TASK DETAILS: Each line holding the string "input" is to be copied from the data.

EXTRACTED MATERIAL:
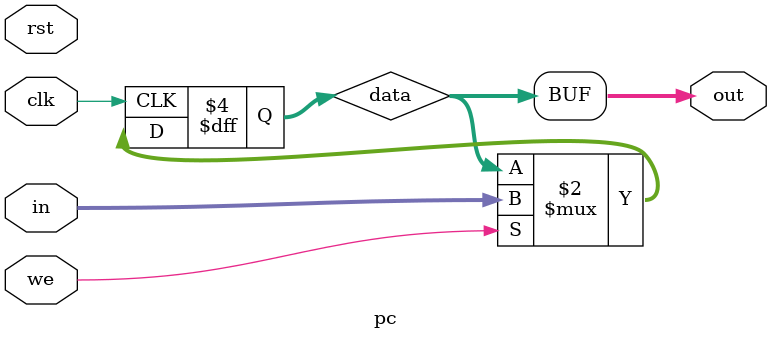
<source format=v>
`timescale 1ns / 1ps

module pc(input clk,
          input rst,
          input we,
          input[31:0] in,
          output[31:0] out);
    
    reg[31:0] data;
    assign out = data;
    always @(posedge clk)begin
        if(we)begin
            data <= in;
        end
    end     
    
    
    
endmodule

</source>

THE ANSWER:
module pc(input clk,
          input rst,
          input we,
          input[31:0] in,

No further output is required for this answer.